Josh Gibson's legacy honored in Monessen

July 23rd, 2021
(Credit: Josh Gibson Foundation)

Ever seen a 538-foot home run? Neither have I.

But local newspaper archives credit Hall of Famer Josh Gibson with hitting one in Monessen, Pa., during his 1938 season with the Homestead Grays. Now, that moment and Gibson’s name are synonymous with Monessen.

Major League Baseball donated a plaque to the city of Monessen honoring Josh Gibson and Page Park, and the tribute was unveiled Thursday morning with members of the Gibson family, MLB, the Pirates and the Josh Gibson Foundation. In addition, a new name to the road into the park was unveiled: Josh Gibson Way.

The plaque and street sign are near 165 Donner Avenue in Monessen, about a 45-minute drive south from Pittsburgh. And the sign, which was erected in March, was news even to Sean Gibson, Josh Gibson’s great grandson and the executive director of the Josh Gibson Foundation.

“There was no mention of Josh Gibson Way,” Sean said of the street naming, one of only two along Donner Avenue named after a non-Monessen resident. “... I was totally surprised.”

“It is a privilege to see Josh Gibson’s legacy commemorated in Monessen,” said Sean Gibson in a statement. “I am excited and gratified to know residents of the town, as well as visitors, will learn the rich history and achievements of Josh for many years to come.”
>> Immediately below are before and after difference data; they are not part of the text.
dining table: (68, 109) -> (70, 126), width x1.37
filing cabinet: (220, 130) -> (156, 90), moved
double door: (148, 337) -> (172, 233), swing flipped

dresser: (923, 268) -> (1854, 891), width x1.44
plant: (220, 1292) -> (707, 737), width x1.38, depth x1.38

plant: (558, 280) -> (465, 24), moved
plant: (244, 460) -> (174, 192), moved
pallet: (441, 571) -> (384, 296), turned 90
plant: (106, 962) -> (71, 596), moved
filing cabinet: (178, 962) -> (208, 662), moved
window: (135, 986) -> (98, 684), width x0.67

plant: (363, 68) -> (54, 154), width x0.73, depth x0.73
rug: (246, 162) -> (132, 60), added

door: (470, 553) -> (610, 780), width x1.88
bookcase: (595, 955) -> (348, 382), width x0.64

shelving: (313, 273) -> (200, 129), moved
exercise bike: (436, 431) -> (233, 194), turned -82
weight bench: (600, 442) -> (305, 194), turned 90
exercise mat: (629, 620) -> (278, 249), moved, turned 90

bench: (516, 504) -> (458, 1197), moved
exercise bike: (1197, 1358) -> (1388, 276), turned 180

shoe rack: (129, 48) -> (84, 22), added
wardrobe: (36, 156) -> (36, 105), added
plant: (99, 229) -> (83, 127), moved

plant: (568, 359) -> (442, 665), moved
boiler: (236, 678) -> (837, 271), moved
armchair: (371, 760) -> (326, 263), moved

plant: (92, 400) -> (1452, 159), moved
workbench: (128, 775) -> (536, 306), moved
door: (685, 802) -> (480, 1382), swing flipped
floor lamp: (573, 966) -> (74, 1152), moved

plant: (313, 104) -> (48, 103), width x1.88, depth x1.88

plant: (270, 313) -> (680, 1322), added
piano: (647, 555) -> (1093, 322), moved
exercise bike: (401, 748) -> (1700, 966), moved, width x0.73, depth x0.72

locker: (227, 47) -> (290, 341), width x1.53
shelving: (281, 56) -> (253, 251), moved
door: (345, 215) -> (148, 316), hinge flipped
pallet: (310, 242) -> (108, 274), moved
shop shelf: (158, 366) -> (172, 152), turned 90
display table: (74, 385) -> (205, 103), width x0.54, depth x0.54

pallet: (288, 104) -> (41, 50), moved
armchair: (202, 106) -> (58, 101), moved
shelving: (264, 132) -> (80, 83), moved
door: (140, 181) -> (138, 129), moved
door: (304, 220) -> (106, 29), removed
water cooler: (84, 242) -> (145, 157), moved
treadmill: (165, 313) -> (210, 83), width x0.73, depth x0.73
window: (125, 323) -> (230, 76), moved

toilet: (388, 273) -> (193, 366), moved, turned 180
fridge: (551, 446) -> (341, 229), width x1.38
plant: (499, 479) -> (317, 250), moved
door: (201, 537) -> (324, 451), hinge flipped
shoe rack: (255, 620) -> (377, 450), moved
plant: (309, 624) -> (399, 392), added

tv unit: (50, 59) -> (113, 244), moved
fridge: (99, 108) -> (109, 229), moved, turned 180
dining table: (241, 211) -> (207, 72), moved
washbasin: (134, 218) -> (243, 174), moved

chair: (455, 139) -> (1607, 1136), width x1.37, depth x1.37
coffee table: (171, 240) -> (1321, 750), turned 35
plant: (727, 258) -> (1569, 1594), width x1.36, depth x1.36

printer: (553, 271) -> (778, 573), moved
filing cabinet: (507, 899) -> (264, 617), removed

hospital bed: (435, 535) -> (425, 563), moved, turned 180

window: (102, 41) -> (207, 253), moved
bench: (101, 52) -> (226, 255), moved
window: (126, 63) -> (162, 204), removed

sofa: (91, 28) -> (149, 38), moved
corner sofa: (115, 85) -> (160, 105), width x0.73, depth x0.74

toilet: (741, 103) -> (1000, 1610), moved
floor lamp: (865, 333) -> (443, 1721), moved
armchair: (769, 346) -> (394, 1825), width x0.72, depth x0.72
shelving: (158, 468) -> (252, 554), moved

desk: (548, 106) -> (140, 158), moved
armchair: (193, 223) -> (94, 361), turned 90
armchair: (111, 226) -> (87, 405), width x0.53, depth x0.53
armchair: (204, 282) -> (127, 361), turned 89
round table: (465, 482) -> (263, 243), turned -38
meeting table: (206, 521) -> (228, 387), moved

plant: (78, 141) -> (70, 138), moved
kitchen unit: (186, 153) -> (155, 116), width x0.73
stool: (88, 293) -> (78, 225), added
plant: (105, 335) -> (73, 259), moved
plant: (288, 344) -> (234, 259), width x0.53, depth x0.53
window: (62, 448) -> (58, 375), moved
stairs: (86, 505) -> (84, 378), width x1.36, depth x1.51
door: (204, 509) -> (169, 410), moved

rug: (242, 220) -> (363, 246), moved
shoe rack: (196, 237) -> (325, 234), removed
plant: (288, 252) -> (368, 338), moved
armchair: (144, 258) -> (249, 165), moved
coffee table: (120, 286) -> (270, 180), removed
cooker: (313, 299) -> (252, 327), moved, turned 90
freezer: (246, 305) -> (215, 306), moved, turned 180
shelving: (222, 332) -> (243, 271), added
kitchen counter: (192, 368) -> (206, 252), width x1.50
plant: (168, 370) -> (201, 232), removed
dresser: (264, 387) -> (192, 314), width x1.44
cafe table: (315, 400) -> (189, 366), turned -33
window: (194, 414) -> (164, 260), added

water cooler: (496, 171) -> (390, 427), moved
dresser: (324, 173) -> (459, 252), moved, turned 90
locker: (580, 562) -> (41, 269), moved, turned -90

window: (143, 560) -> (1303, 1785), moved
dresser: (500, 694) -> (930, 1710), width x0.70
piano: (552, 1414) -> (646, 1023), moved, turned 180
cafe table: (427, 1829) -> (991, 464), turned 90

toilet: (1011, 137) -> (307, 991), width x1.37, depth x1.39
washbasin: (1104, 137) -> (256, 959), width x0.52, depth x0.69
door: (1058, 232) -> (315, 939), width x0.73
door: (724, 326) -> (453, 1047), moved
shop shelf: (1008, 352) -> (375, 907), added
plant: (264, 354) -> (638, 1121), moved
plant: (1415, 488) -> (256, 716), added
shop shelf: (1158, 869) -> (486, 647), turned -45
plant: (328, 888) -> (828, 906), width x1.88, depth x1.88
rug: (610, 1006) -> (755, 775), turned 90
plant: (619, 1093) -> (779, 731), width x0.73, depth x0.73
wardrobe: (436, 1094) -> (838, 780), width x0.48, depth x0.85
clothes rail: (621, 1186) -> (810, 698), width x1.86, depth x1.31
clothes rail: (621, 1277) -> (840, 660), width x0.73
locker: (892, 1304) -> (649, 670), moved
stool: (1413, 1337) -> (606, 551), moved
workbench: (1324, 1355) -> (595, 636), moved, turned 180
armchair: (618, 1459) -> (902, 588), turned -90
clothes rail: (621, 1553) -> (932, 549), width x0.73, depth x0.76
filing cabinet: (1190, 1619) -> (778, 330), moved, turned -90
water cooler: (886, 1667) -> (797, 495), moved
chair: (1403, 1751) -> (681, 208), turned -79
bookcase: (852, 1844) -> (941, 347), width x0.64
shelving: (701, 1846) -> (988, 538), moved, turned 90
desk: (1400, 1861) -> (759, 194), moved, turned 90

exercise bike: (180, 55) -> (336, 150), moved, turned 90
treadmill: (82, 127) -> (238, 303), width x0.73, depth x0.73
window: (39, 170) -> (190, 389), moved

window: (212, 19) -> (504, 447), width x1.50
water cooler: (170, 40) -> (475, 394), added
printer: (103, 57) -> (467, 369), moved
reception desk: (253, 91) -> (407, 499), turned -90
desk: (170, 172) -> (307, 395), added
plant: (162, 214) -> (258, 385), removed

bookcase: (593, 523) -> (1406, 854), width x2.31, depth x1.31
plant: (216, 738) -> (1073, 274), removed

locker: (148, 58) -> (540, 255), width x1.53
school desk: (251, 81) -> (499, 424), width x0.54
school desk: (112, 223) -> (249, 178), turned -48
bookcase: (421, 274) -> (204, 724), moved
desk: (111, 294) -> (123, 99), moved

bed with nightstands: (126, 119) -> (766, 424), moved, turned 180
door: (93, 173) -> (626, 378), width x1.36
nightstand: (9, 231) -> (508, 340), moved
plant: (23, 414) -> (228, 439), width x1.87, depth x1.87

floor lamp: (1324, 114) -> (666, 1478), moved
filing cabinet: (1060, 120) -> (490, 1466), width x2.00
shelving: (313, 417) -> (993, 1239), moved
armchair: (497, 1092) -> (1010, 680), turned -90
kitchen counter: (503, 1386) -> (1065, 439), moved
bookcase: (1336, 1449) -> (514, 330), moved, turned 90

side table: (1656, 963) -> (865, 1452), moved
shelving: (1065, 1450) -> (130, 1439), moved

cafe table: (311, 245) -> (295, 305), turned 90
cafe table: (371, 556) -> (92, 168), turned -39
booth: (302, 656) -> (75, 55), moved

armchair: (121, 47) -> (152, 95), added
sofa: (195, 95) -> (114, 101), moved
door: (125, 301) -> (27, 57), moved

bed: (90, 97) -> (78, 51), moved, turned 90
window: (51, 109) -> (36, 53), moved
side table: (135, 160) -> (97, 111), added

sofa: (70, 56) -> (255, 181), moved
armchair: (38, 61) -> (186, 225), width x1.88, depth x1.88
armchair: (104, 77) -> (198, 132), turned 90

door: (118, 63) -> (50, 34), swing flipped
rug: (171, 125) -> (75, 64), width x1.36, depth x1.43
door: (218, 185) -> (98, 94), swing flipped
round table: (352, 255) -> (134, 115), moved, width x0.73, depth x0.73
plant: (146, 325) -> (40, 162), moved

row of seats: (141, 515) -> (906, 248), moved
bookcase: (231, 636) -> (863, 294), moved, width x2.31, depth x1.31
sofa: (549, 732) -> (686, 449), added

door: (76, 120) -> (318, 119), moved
The home run was hit on July 24, 1938, when Gibson and the Grays faced the Memphis Red Sox at Page Park, which was originally called Tin Plate Field due to a nearby tin mill. That’s where Gibson was reported to have launched a ball that ricocheted off mill buildings and nearly landed in the Monongahela River.

For reference, the longest homer tracked in the 2021 Home Run Derby went 518 feet -- at Coors Field, no less.

“Can’t even imagine it,” Sean said of his grandfather’s home run. “Especially these days, when the ballpark is much smaller than when Josh played, too. Yeah, that’s a long home run.”

The foundation to make this plaque unveiling happen was laid last year when Monessen resident Frank Lopresti and Dan Zyglowicz of the Greater Monessen Historical Society were able to find the exact date the home run happened and piece together some information about the event. Mayor Matt Shorraw got in touch with MLB about donating a plaque, and then, on Thursday, it became a reality.

“[I am] humbled, honored and thrilled to be able to honor Josh Gibson in this way, and to commemorate such a unique local, historical event,” Shorraw said in a statement. “Gibson wasn’t given the respect and accolades he deserved when he was alive and playing ball. I’m glad that we are able to commemorate his achievements now -- not just in Monessen, but also through the region and beyond.”

Gibson has been receiving more recognition, being honored throughout the Western Pennsylvania region and across baseball thanks to efforts by organizations like the Josh Gibson Foundation. Earlier this year, a large mural was unveiled at Voodoo Brewery in Homestead, Pa., done by artist Jeremy Braymer.

It’s more than just on the local level, though. Last October, the Baseball Writers’ Association of America voted to remove the name of Kenesaw Mountain Landis, the Commissioner who kept baseball segregated from 1920-44, from its MVP plaques. There could be a new namesake chosen this year, and in Pittsburgh, Sean and the Josh Gibson Foundation have helped organize a big push to rename the MVP Award after Josh Gibson.

It’s part of what Sean Gibson and Braymer have been unofficially calling “The Summer of Josh,” as recognition and appreciation of Josh Gibson have been on the rise in 2021.

“Truly, it has been,” Sean said. “Everything that’s happened since the 16th of December [when the Negro Leagues were officially called a Major League], it’s been a wave that we’re going to ride with Josh.”